Shuhei n’est pas un petit garçon comme les autres. Déscolarisé, souvent livré à lui-même pendant plusieurs jours, sa mère, Akiko, va et vient d’homme en homme et quémande de l’argent ça et là pour subvenir à son mode de vie volage. Rejetés par les grands-parents et la sœur, ils acceptent de se faire aider par les organismes sociaux. Un jour, poussée à bout, la mère de Shuhei va lui demander de faire quelque chose d’inimaginable…

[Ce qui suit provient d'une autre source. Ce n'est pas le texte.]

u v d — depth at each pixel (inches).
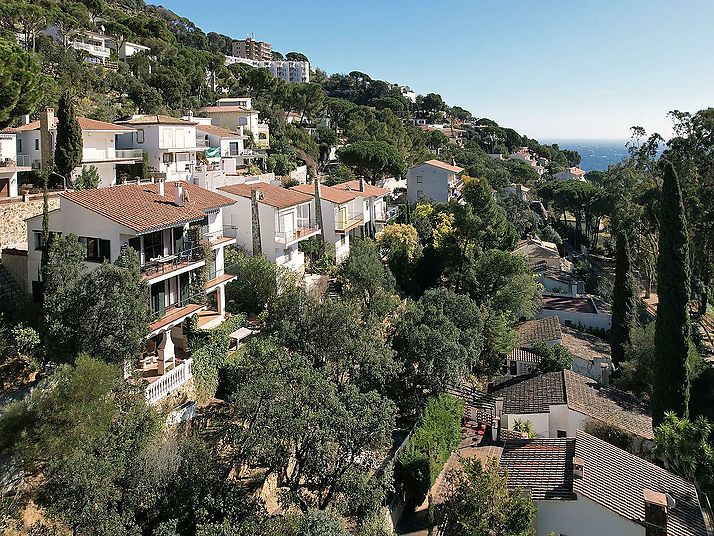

Mother est de ces films qui tétanisent le spectateur et entretiennent une image, une impression forte dans son esprit. Il convoque évidemment Kore-eda Hirokazu et Nobody Knows, pour parvenir à s’en écarter dans son déroulé. Car si Nobody Knows nourrit son récit de l’absence parentale, Mother s’attache à faire le portrait d’une relation hautement toxique entre une mère et son fils, une mère qui a beaucoup trop d’emprise sur son enfant.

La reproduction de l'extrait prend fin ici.